MySQL with InnoDB defaults to repeatable read, not read committed. This difference alone catches people porting assumptions between the two. InnoDB uses consistent snapshot reads, so within a transaction all plain reads see the snapshot established by the first read.

InnoDB prevents phantoms at repeatable read through locking rather than pure snapshotting. It uses next-key locking, which combines an index record lock with a gap lock on the gap before the record, so other transactions cannot insert into the range you are reading. Drop to read committed and gap locking is largely disabled, which lets phantoms reappear. MySQL reaches serializable mainly by locking too: it implicitly turns plain SELECT statements into locking reads. The practical consequence is that the failure you hit under contention in MySQL is usually a lock wait timeout or a deadlock (which rolls back one transaction) rather than the dependency based serialization abort you get in PostgreSQL.

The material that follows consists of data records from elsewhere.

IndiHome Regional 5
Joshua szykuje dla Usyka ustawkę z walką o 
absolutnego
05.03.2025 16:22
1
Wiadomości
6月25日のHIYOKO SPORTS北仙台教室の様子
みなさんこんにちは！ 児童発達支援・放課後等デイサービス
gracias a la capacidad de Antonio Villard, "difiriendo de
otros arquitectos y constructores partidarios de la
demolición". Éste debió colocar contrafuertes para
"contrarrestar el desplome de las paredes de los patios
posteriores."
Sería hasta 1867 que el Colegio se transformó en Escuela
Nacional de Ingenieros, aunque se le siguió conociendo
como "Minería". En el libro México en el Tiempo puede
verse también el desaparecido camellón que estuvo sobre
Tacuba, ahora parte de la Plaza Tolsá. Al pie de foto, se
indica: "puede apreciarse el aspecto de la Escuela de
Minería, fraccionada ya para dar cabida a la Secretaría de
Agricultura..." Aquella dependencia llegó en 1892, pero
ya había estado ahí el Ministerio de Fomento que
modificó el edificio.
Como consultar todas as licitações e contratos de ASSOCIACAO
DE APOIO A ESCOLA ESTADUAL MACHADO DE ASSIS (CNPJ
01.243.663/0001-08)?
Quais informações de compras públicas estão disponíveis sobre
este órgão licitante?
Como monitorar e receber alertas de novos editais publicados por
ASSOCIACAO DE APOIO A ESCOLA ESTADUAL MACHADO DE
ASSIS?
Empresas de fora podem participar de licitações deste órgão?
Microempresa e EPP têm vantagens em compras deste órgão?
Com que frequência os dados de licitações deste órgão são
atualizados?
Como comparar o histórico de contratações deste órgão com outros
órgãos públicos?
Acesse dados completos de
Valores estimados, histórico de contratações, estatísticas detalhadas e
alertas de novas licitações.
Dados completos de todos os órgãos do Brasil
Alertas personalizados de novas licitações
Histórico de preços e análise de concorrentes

Handling serialization failures

At the strict levels, "the database will sort it out" is not a strategy. Under PostgreSQL serializable, and repeatable read too, a transaction can be aborted to preserve correctness, and the only correct response is to retry it from the beginning. Under MySQL, a deadlock victim is rolled back and likewise needs retrying. Either way, wrap transactions that run at these levels in retry logic with a bounded number of attempts, and make the work inside them idempotent so a retry is safe.

Setting the level

Both engines let you set the level per transaction with SET TRANSACTION ISOLATION LEVEL, choosing from serializable, repeatable read, read committed, and read uncommitted. Set it deliberately based on what the transaction needs: read committed for ordinary work, repeatable read or serializable when a transaction makes decisions based on data it must not see change underneath it.

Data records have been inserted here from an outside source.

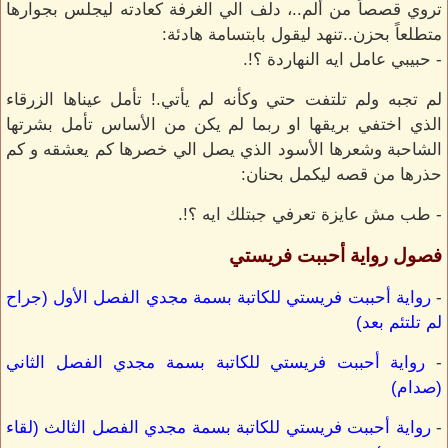
تروي قصصاً من ألم..، دلف الي الغرفة كعادته ليجلس بجوارها
متطلعاً بحزن..تنهد ليقول بابتسامة هادئة:
- حبيبي عامل ايه النهاردة ؟!.
لم تجبه ولم تلتفت حتي وكأنه لم يأتي.! تأمل عيناها الزرقاء
الذي اختفي بريقها او ربما لم يكن من الأساس تأمل بشرتها
الشاحبة وشعرها الأسود الذي يصل الي خصرها كم يعشقه و كم
حذرها من قصه ليكمل بحنان:
- طب مش عايزة تعرفي جبتلك ايه ؟!.
فصول رواية أحببت فريستي
-
رواية أحببت فريستي للكاتبة بسمة مجدي الفصل الأول (جراح
لم تلتئم بعد)
-
رواية أحببت فريستي للكاتبة بسمة مجدي الفصل الثاني
(صدام)
-
رواية أحببت فريستي للكاتبة بسمة مجدي الفصل الثالث (لقاء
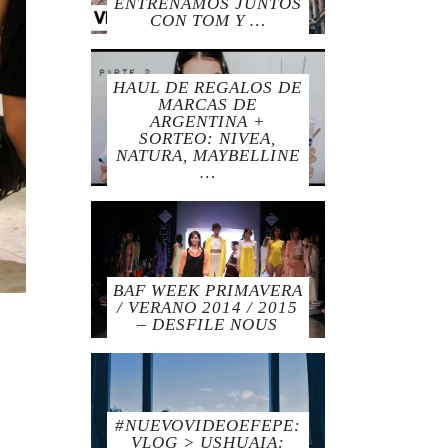
ENTRENAMOS JUNTOS
CON TOM Y …
HAUL DE REGALOS DE
MARCAS DE
ARGENTINA +
SORTEO: NIVEA,
NATURA, MAYBELLINE
…
BAF WEEK PRIMAVERA
/ VERANO 2014 / 2015
– DESFILE NOUS
#NUEVOVIDEOEFEPE:
VLOG > USHUAIA:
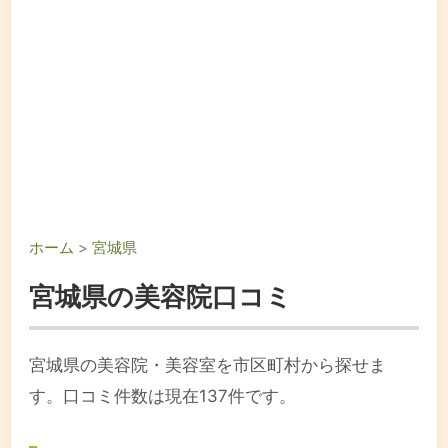
ホーム
>
宮城県
宮城県の美容院口コミ
宮城県の美容院・美容室を市区町村から探せま
す。口コミ件数は現在137件です。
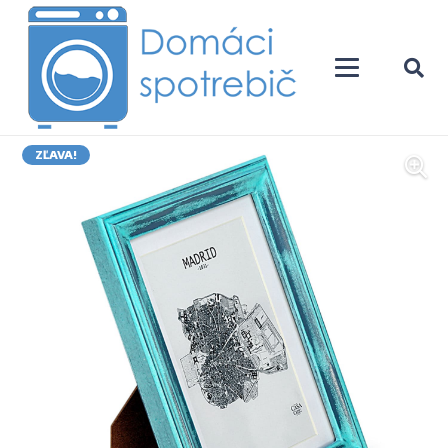
ZĽAVA!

SET TRANSACTION ISOLATION LEVEL REPEATABLE READ;

Conclusion

Isolation levels are a trade between how much concurrency anomaly you tolerate and how much throughput you keep. Start from the defaults, but know them: PostgreSQL gives you read committed, MySQL InnoDB gives you repeatable read, and the two engines reach the stricter levels by different means, snapshots and SSI in PostgreSQL, gap and next-key locks in MySQL. Raise the level only where a transaction genuinely needs it, and where you do, add retry logic, because at the top of the scale the database will sometimes refuse to commit rather than be wrong.